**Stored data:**
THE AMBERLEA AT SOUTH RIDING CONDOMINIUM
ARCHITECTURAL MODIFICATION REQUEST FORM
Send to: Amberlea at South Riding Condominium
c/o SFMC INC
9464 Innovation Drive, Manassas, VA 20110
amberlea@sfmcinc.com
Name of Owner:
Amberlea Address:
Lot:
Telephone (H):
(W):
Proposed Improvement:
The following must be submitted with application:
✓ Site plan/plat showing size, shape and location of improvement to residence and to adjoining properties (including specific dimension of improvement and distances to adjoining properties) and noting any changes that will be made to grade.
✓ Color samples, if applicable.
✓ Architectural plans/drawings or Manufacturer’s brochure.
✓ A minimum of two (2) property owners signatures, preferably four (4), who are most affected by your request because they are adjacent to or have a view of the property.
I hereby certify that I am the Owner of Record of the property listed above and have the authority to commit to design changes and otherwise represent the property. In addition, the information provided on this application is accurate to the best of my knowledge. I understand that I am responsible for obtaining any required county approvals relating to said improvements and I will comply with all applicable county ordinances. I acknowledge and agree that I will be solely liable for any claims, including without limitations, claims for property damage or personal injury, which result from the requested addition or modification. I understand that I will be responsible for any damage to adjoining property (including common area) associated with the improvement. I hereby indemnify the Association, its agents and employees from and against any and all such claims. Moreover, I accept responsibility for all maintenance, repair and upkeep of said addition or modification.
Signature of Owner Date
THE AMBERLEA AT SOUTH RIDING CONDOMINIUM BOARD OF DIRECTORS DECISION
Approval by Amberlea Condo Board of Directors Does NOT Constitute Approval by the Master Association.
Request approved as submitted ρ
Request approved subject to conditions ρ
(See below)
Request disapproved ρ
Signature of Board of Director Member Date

**Exercise brief:**
Out of the preceding entries, pull each line that contains the word "submitted".

**Solution below:**
The following must be submitted with application:
Request approved as submitted ρ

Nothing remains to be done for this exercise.